A hearing on women and religions in Europe has been held in Paris by PACE's Committee on Equal Opportunities for Women and Men. The hearing, organised at the initiative of Manuela Aguiar (Portugal, EPP/CD), who is preparing a report on this subject for the Parliamentary Assembly, took place on Friday 10 September 2004.
The four specialists present at the hearing - one representative each from the German Council of Evangelical Churches, the Moscow Orthodox Patriarchate, the Council of French Jewish Institutions (CRIF), and the Catholic NGO "Catholics for a free choice" - agreed that European religions could still do much more to promote women's rights.

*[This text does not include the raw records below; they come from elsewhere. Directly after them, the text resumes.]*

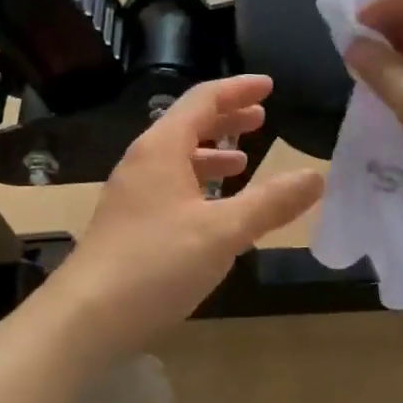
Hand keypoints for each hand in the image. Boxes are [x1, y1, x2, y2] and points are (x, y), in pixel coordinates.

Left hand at [50, 75, 324, 352]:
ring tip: (243, 162)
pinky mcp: (128, 224)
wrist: (86, 316)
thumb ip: (270, 203)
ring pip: (177, 160)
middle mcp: (142, 163)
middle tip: (261, 118)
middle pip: (187, 126)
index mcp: (161, 149)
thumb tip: (316, 176)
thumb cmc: (155, 263)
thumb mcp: (223, 232)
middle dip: (226, 119)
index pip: (202, 100)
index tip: (269, 86)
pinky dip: (198, 186)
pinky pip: (170, 188)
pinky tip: (213, 210)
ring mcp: (131, 195)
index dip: (238, 90)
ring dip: (212, 155)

Abortion, contraception and divorce are all subjects where women's freedom comes up against religious doctrines, of varying degrees of strictness. Where abortion is concerned, the Jewish faith considers that the mother's life takes precedence over that of the foetus, according to Dina Azoulay, from CRIF. The Orthodox line is clearly against abortion, but there seems to be a will to allow some flexibility in practice. In the Catholic Church (which unfortunately announced the day before that it would not be taking part in the hearing), abortion is prohibited, and this is a constant subject for discussion. According to Elfriede Harth of "Catholics for a free choice", it has never been claimed that the Catholic doctrine on abortion, although it is an extremely strict one, is infallible. Unfortunately Dalil Boubakeur, head of the French Council of the Muslim Faith, had to withdraw from the hearing at the last minute because of his involvement in the French hostage crisis.

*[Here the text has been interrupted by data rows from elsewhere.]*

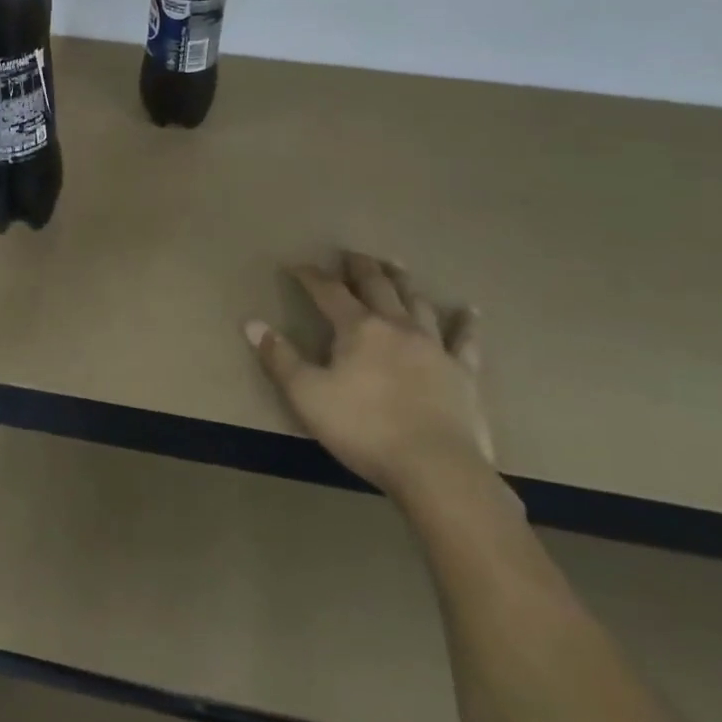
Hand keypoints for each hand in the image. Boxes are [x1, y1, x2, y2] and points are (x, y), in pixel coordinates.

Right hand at [246, 251, 493, 495]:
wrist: (436, 468)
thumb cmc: (364, 429)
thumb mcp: (307, 396)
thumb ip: (280, 358)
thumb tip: (252, 323)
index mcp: (358, 328)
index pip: (328, 291)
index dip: (310, 276)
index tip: (296, 265)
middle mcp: (396, 326)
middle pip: (377, 285)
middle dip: (360, 267)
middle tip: (352, 254)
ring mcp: (434, 346)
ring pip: (417, 302)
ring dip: (404, 282)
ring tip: (396, 267)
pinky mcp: (463, 372)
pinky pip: (464, 340)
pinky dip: (465, 323)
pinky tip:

On the subject of contraception, attitudes are changing in many cases because of HIV/AIDS, but doctrines of course move more slowly. The use of condoms is advocated within the Jewish faith in order to protect the health of the community. As Ms Azoulay emphasised, endangering oneself is regarded as a sin more severely punished than the breaking of a religious rule. Without offering encouragement, the Orthodox faith is increasingly clearly accepting the use of condoms, a subject on which the Catholic Church is riven by internal debate. Ms Harth said that the Church was beginning to become aware of the pandemic.
She quoted Pope John Paul II, who had said that the authority of the Church did not undermine its members' freedom of conscience. Might certain fundamental changes be under way? The debate has begun.